The Case for ERP Before PLM: Prioritizing Investments in Business Systems

The Case for ERP Before PLM
by Jesta I.S. | September 18, 2023 Navigating the digital landscape is crucial for businesses in the apparel and footwear industry. Two pivotal tools, enterprise resource planning (ERP) and product lifecycle management (PLM), can greatly improve operational efficiency. Prioritizing an investment in an ERP software system before implementing a PLM system is a strategic advantage. By understanding the unique business functions of both systems, organizations can optimize their investments for maximal returns.

Understanding ERP & PLM

PLM and ERP systems cater to different business needs. While PLM manages a product from inception to retirement, ERP focuses on holistic business process management. These processes may including procurement, material requirements planning (MRP), inventory management, accounting, sales and even human resources. Finance, sales, HR, and supply chain functions often utilize ERP, while design and product teams typically employ PLM.

The Broad Spectrum

For apparel and footwear companies, diverse operational aspects extend beyond product development. ERP systems are well-equipped to streamline these broader operations. By integrating and automating back-office tasks related to technology, services, and human resources, ERP offers an invaluable tool for improving overall efficiency.

Data Management & a Single Source of Truth

ERP systems handle transactional data and provide real-time insights into business processes, making them instrumental in decision-making. Having real-time data and a comprehensive view of business operations aids in optimizing operations, making data-driven decisions, and predicting future needs. This global visibility contrasts with PLM systems, which primarily handle complex product data.

Integration Capabilities

ERP systems often possess excellent integration capabilities with other business units, ensuring seamless data flow across various operational areas. This not only enhances efficiency, but also reduces the likelihood of errors. While PLM systems can integrate with other systems, their scope is more narrowly focused on product data and related processes.

Future Scalability

ERP systems are generally more scalable than PLM systems, offering a more adaptable and future-proof investment. As an apparel or footwear business grows, the systems can adjust to handle increased transactions and more intricate business processes.

What’s In It For You?

The decision between ERP and PLM investments should align with a business’s unique needs. However, for apparel and footwear companies aiming for comprehensive operational efficiency and data-driven decision-making, ERP solutions are typically the more strategic initial investment. ERP systems’ ability to manage broad business processes, support decisions, integrate with other systems, and scale with business growth make them essential tools for businesses. An ERP offers businesses the foundational stability and scalability necessary to then integrate a PLM system effectively. To capitalize on the strengths of both, the ultimate goal should be to integrate ERP and PLM systems. However, by investing in an ERP implementation first, apparel and footwear companies can establish a robust foundation that will support and enhance the subsequent integration of a PLM system. Products spend a majority of their journey being tracked by an ERP system. Check out the major stages of a product journey here. Interested in learning more about Jesta’s Supply Chain Management Suite for wholesalers and brand manufacturers? Reach out for details. 

Common Questions

PLM (Product Lifecycle Management) focuses on managing product data and workflows from concept and design through development and end-of-life. ERP (Enterprise Resource Planning) manages the wider business—procurement, MRP, inventory, sales, finance, HR, and supply chain execution. In apparel and footwear, PLM is typically owned by design/product teams, while ERP supports cross-functional operations and day-to-day transactions across the business.

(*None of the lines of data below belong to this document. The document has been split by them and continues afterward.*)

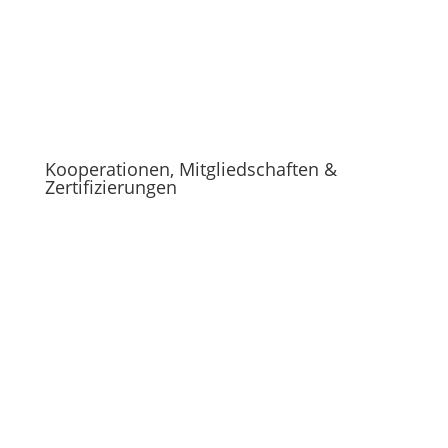
Kooperationen, Mitgliedschaften &
Zertifizierungen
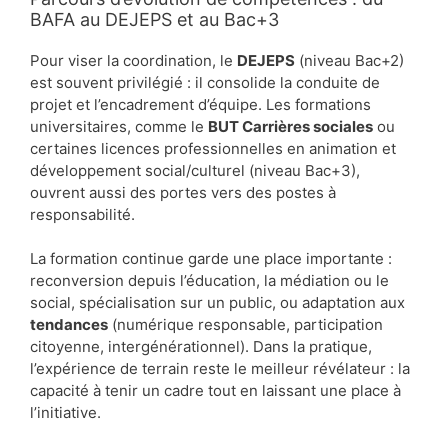
BAFA au DEJEPS et au Bac+3
Pour viser la coordination, le
DEJEPS
(niveau Bac+2)
est souvent privilégié : il consolide la conduite de
projet et l’encadrement d’équipe. Les formations
universitaires, comme le
BUT Carrières sociales
ou
certaines licences professionnelles en animation et
développement social/culturel (niveau Bac+3),
ouvrent aussi des portes vers des postes à
responsabilité.
La formation continue garde une place importante :
reconversion depuis l’éducation, la médiation ou le
social, spécialisation sur un public, ou adaptation aux
tendances
(numérique responsable, participation
citoyenne, intergénérationnel). Dans la pratique,
l’expérience de terrain reste le meilleur révélateur : la
capacité à tenir un cadre tout en laissant une place à
l’initiative.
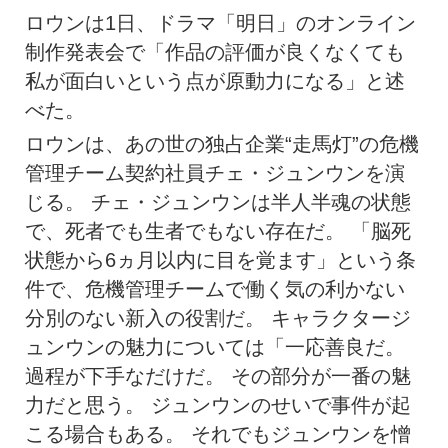
ロウンは1日、ドラマ「明日」のオンライン
制作発表会で「作品の評価が良くなくても
私が面白いという点が原動力になる」と述
べた。
ロウンは、あの世の独占企業“走馬灯”の危機
管理チーム契約社員チェ・ジュンウンを演
じる。 チェ・ジュンウンは半人半魂の状態
で、死者でも生者でもない存在だ。 「脳死
状態から6ヵ月以内に目を覚ます」という条
件で、危機管理チームで働く気の利かない
分別のない新入の役割だ。 キャラクタージ
ュンウンの魅力については「一応善良だ。
過程が下手なだけだ。 その部分が一番の魅
力だと思う。 ジュンウンのせいで事件が起
こる場合もある。 それでもジュンウンを憎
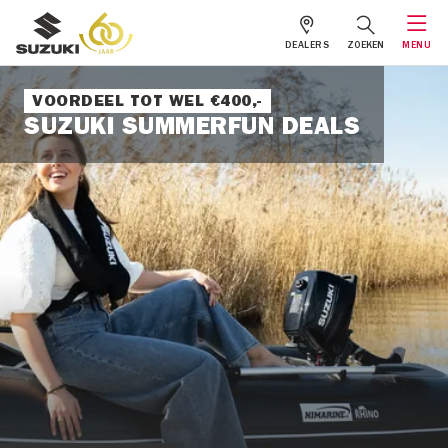
DEALERS
ZOEKEN
MENU
VOORDEEL TOT WEL €400,-
SUZUKI SUMMERFUN DEALS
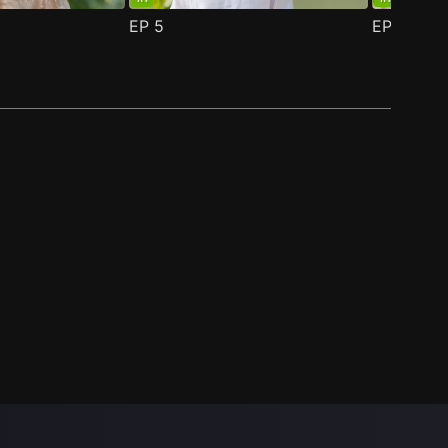
EP
5
EP
6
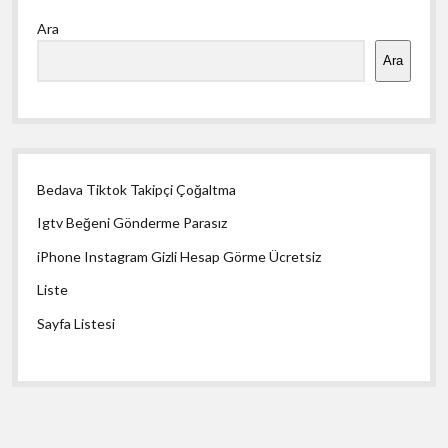
Yan
Ara
Menü
Ara
Bedava Tiktok Takipçi Çoğaltma
Igtv Beğeni Gönderme Parasız
iPhone Instagram Gizli Hesap Görme Ücretsiz
Liste
Sayfa Listesi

ERP is usually the best first investment because it streamlines the broad operational processes that drive performance—inventory, purchasing, planning, order management, accounting, and reporting. It also establishes consistent master data and operational governance, so when a PLM is added later, integration is cleaner and the organization gets faster ROI from both systems.

 

ERP centralizes transactional data in one system and updates it in real time as the business operates—receipts, allocations, transfers, sales, invoices, and financial postings. That means teams across merchandising, supply chain, and finance work from the same numbers, reducing manual reconciliations, limiting errors, and improving decision-making with a unified view of performance.

Integration makes the most sense once ERP is stable and the core processes are standardized (item setup, sourcing, purchasing, inventory, costing, and reporting). At that point, connecting PLM product data to ERP execution helps scale growth, improves cross-team collaboration, and ensures product information flows accurately from development into planning, procurement, and fulfillment.